Record set:
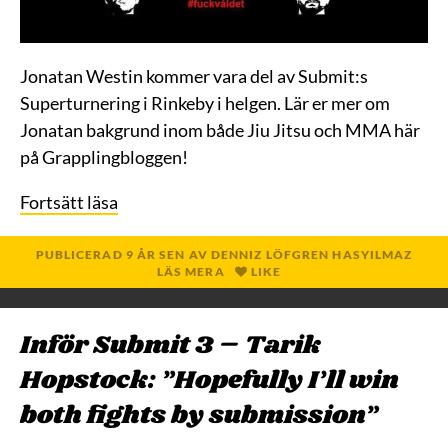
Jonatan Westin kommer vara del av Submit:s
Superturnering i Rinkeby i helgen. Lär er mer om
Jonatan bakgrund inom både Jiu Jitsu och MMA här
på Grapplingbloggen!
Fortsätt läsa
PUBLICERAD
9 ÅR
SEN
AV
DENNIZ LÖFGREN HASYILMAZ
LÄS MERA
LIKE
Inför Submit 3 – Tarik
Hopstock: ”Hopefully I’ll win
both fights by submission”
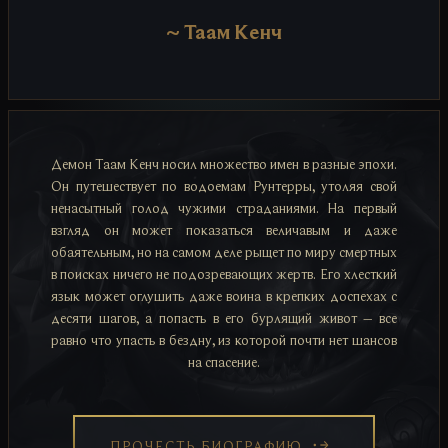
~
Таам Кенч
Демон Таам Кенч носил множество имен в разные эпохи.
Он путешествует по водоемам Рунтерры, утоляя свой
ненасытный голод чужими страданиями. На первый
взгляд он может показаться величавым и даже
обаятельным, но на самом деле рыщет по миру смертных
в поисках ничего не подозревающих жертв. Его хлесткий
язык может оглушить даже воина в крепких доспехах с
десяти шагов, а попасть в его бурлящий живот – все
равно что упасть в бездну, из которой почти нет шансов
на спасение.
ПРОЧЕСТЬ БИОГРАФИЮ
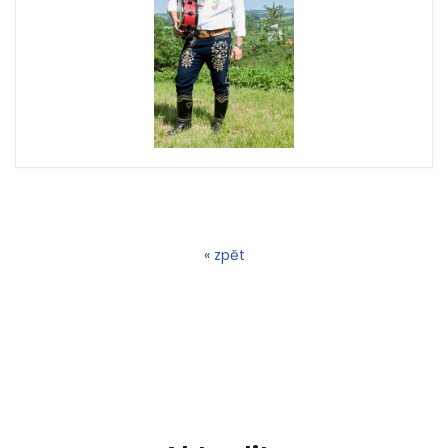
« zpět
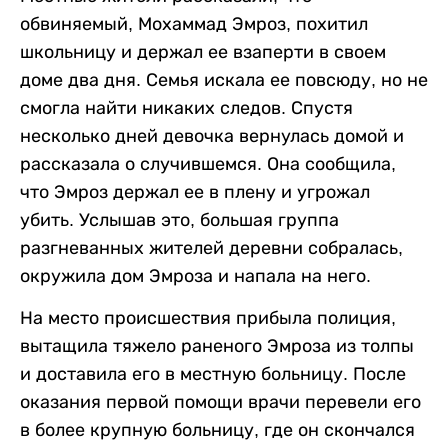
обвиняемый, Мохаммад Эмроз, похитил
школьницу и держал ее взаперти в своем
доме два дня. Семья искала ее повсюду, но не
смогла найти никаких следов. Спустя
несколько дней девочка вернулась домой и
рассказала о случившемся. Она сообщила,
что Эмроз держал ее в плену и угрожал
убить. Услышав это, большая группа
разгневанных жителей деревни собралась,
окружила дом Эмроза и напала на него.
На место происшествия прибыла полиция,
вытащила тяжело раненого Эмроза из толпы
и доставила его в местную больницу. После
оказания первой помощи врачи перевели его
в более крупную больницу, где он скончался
...
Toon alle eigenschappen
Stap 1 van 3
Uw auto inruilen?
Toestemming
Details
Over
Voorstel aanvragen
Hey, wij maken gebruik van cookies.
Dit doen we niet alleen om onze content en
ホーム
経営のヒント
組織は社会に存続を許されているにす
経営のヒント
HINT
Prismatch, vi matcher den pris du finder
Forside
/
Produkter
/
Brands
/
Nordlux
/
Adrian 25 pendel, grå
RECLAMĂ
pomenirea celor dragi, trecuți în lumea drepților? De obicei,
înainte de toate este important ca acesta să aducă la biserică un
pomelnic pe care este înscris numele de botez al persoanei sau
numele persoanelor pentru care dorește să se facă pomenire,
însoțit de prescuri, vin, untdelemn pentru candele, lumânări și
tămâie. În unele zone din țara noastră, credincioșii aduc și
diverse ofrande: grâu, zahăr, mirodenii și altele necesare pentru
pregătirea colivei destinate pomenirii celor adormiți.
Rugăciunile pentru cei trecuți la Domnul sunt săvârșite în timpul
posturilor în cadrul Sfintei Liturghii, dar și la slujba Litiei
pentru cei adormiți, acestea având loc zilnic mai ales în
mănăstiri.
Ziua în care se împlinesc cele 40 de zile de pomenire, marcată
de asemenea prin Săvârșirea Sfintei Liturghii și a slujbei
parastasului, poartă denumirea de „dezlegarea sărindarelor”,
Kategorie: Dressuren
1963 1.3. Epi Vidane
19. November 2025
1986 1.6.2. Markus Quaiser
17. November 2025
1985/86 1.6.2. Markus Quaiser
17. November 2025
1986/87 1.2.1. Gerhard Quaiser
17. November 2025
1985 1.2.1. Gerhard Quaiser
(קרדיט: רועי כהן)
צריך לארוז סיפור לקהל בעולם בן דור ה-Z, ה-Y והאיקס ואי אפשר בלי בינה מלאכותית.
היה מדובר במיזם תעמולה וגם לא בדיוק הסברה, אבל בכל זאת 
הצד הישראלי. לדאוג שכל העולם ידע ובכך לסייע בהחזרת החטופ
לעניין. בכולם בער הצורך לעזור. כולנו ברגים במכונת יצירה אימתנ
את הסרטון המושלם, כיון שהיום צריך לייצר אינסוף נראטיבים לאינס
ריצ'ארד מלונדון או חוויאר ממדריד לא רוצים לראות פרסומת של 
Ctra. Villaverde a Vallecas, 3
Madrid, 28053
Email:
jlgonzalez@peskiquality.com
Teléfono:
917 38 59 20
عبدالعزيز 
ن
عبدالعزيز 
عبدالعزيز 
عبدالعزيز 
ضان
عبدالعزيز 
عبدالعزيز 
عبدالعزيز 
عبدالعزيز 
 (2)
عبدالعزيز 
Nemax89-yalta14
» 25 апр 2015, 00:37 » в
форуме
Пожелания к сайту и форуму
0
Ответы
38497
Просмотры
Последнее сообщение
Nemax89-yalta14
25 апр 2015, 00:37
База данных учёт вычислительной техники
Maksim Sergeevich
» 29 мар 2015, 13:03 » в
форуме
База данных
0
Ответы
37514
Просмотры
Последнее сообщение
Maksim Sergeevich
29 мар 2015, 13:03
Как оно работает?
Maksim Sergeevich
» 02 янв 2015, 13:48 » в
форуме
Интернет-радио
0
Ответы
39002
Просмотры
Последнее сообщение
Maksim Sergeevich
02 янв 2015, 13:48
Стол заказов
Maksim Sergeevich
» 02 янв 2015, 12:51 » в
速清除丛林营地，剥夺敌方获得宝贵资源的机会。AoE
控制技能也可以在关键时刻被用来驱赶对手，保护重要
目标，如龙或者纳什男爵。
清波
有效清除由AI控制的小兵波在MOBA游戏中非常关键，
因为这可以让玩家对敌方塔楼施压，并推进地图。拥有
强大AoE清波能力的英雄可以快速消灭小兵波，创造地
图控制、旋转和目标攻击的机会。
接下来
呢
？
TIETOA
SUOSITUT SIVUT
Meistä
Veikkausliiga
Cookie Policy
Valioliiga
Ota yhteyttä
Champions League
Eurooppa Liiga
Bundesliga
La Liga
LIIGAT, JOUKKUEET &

Description of the task: In the records above, copy exactly everything from the line that has "Jonatan Westin kommer vara del av Submit:s" down to the line that has "в более крупную больницу, где он скончался", both ends included, and leave out the pictures.

Response:
Jonatan Westin kommer vara del av Submit:s
Superturnering i Rinkeby i helgen. Lär er mer om
Jonatan bakgrund inom både Jiu Jitsu och MMA här
på Grapplingbloggen!
Fortsätt läsa
PUBLICERAD
9 ÅR
SEN
AV
DENNIZ LÖFGREN HASYILMAZ
LÄS MERA
LIKE
Inför Submit 3 – Tarik
Hopstock: ”Hopefully I’ll win
both fights by submission”
~
Таам Кенч
Демон Таам Кенч носил множество имен в разные эпохи.
Он путешествует по водоемам Рунтерры, утоляя свой
ненасытный голод чужими страданиями. На первый
взгляд он может показаться величавым и даже
обаятельным, но на самом деле рыщет по миру смертных
в поисках ничего не подозревающих жертв. Его хлесткий
язык может оглушить даже воина в крепких доспехах с
десяти шагов, а попасть в его бурлящий живот – все
равно что упасть в бездну, из которой почти нет шансов
на спасение.
ПРОЧЕСТЬ БИОГРАФИЮ
« zpět
обвиняемый, Мохаммад Эмроз, похитил
школьницу и держал ее взаперти в своем
доме два дня. Семья искала ее повсюду, но не
смогла найти никаких следов. Спустя
несколько дней девочка вернулась домой и
рассказала о случившемся. Она сообщила,
что Эмроз держал ее в плену и угрожал
убить. Услышав это, большая группа
разгневанных жителей деревни собралась,
окружила дом Эмроза и напала на него.
На место происшествия прибыла полиция,
вытащила тяжело раненого Эмроза из толпы
и доставила его в местную больницу. После
оказания первой помощи врачи перевели его
в более крупную больницу, где он скончался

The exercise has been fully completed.